Hall Place first came to my attention whilst searching for a garden to visit in the Sidcup area. Oddly, their website, whilst promoting all manner of family days out and a brief history of the Tudor manor house, gives no information on the garden other than the carrot of a photograph depicting curiously shaped topiary. This was enough to spark an interest so we popped in to see if the garden showed any more promise.
Managed by the Bexley Heritage Trust, the Tudor house, dating from 1540 is set amidst gardens betwixt a busy main road and the (slightly less busy) river Cray. Open to the public for a donation, the majority of visitors were families with children letting off steam beside the water.
GLORIOUS TOPIARY, A KNOT GARDEN AND MORE
The garden appears to be laid out in a series of enclosures. The aforementioned topiary, depicting ‘The Kings’s Beasts’ is a delight, and from here, steps lead to a terrace with wide herbaceous border planted with a great deal of Nepeta ‘Six Hills Giant’, Iris and Sisyrinchium striatum. Beyond, a yew-hedged walkway is planted with box enclosures, each housing ubiquitous bedding. The herbaceous border planting is echoed in further beds nearer the house which in turn lead down to the river.
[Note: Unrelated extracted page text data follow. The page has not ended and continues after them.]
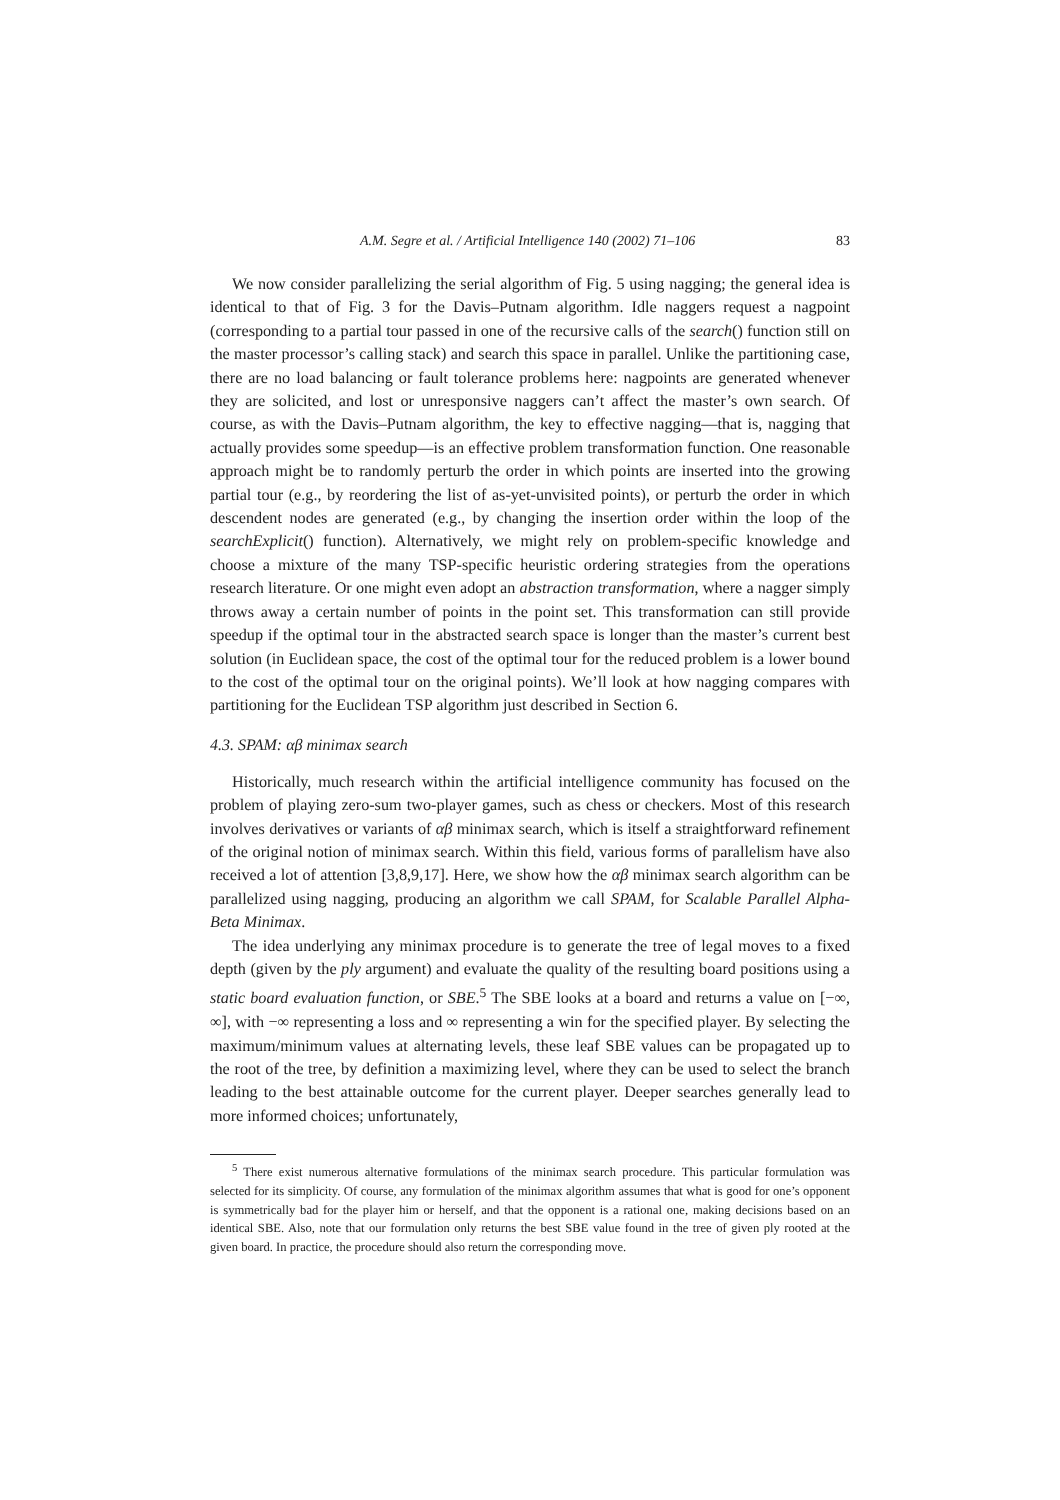A.M. Segre et al. / Artificial Intelligence 140 (2002) 71–106 83
We now consider parallelizing the serial algorithm of Fig. 5 using nagging; the general idea is identical to that of Fig. 3 for the Davis–Putnam algorithm. Idle naggers request a nagpoint (corresponding to a partial tour passed in one of the recursive calls of the search() function still on the master processor’s calling stack) and search this space in parallel. Unlike the partitioning case, there are no load balancing or fault tolerance problems here: nagpoints are generated whenever they are solicited, and lost or unresponsive naggers can’t affect the master’s own search. Of course, as with the Davis–Putnam algorithm, the key to effective nagging—that is, nagging that actually provides some speedup—is an effective problem transformation function. One reasonable approach might be to randomly perturb the order in which points are inserted into the growing partial tour (e.g., by reordering the list of as-yet-unvisited points), or perturb the order in which descendent nodes are generated (e.g., by changing the insertion order within the loop of the searchExplicit() function). Alternatively, we might rely on problem-specific knowledge and choose a mixture of the many TSP-specific heuristic ordering strategies from the operations research literature. Or one might even adopt an abstraction transformation, where a nagger simply throws away a certain number of points in the point set. This transformation can still provide speedup if the optimal tour in the abstracted search space is longer than the master’s current best solution (in Euclidean space, the cost of the optimal tour for the reduced problem is a lower bound to the cost of the optimal tour on the original points). We’ll look at how nagging compares with partitioning for the Euclidean TSP algorithm just described in Section 6.
4.3. SPAM: αβ minimax search
Historically, much research within the artificial intelligence community has focused on the problem of playing zero-sum two-player games, such as chess or checkers. Most of this research involves derivatives or variants of αβ minimax search, which is itself a straightforward refinement of the original notion of minimax search. Within this field, various forms of parallelism have also received a lot of attention [3,8,9,17]. Here, we show how the αβ minimax search algorithm can be parallelized using nagging, producing an algorithm we call SPAM, for Scalable Parallel Alpha-Beta Minimax.
The idea underlying any minimax procedure is to generate the tree of legal moves to a fixed depth (given by the ply argument) and evaluate the quality of the resulting board positions using a static board evaluation function, or SBE.<sup>5</sup> The SBE looks at a board and returns a value on [−∞, ∞], with −∞ representing a loss and ∞ representing a win for the specified player. By selecting the maximum/minimum values at alternating levels, these leaf SBE values can be propagated up to the root of the tree, by definition a maximizing level, where they can be used to select the branch leading to the best attainable outcome for the current player. Deeper searches generally lead to more informed choices; unfortunately,
<sup>5</sup> There exist numerous alternative formulations of the minimax search procedure. This particular formulation was selected for its simplicity. Of course, any formulation of the minimax algorithm assumes that what is good for one’s opponent is symmetrically bad for the player him or herself, and that the opponent is a rational one, making decisions based on an identical SBE. Also, note that our formulation only returns the best SBE value found in the tree of given ply rooted at the given board. In practice, the procedure should also return the corresponding move.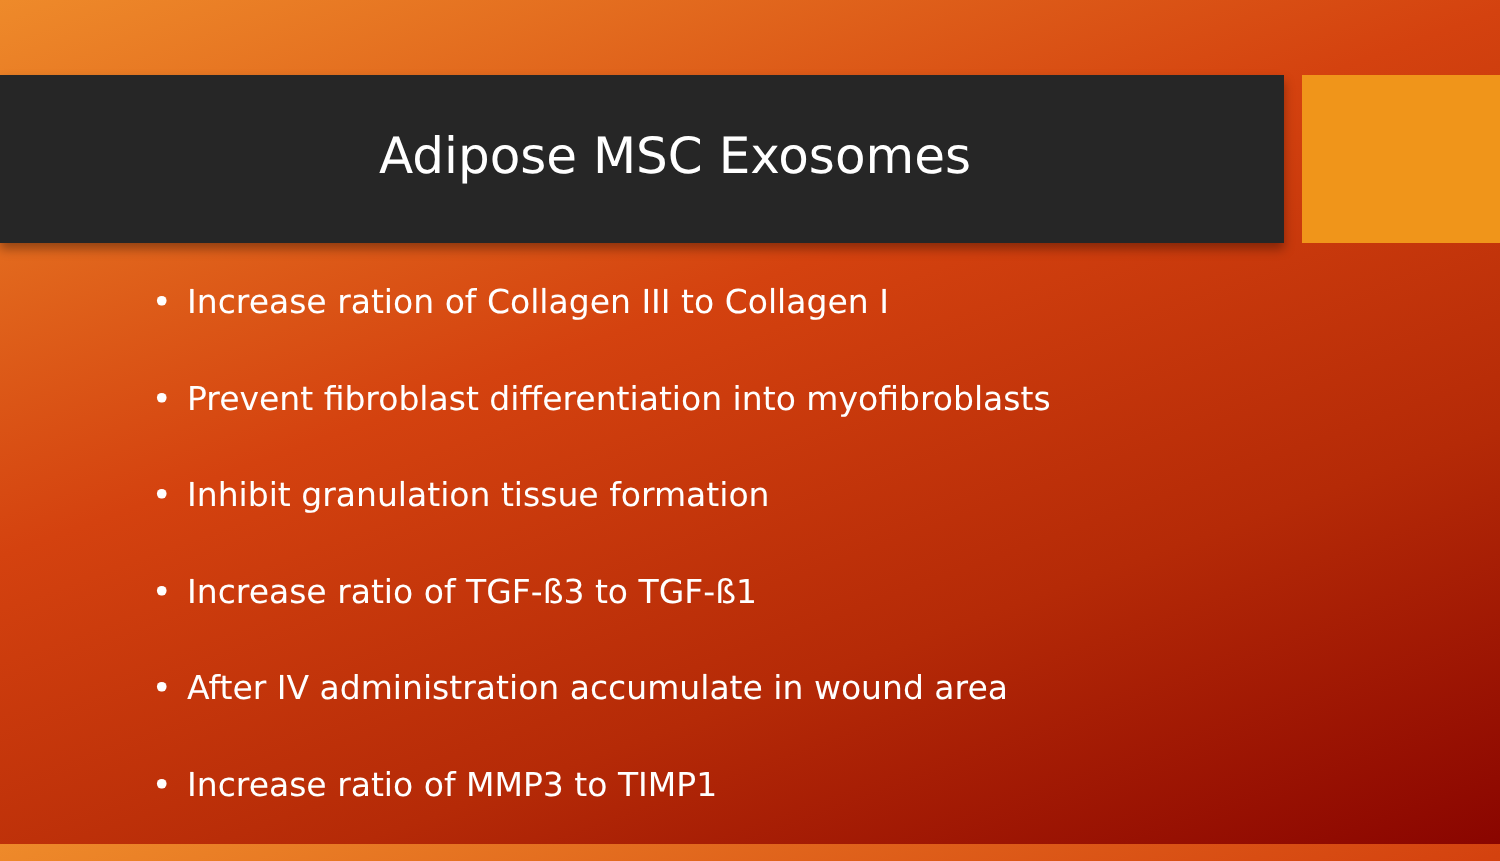Adipose MSC Exosomes
• Increase ration of Collagen III to Collagen I
• Prevent fibroblast differentiation into myofibroblasts
• Inhibit granulation tissue formation
• Increase ratio of TGF-ß3 to TGF-ß1
• After IV administration accumulate in wound area
• Increase ratio of MMP3 to TIMP1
A herb knot garden was sadly closed off due to ‘heavy footfall’ and it was clear from the well-trodden walkways that the lawns were suffering from damage through sheer volume of visitors. Further notices around the topiary revealed that the ground was so compacted that it potentially endangered the ‘King’s Beasts’ which would be a pity since they are certainly the main attraction in this garden.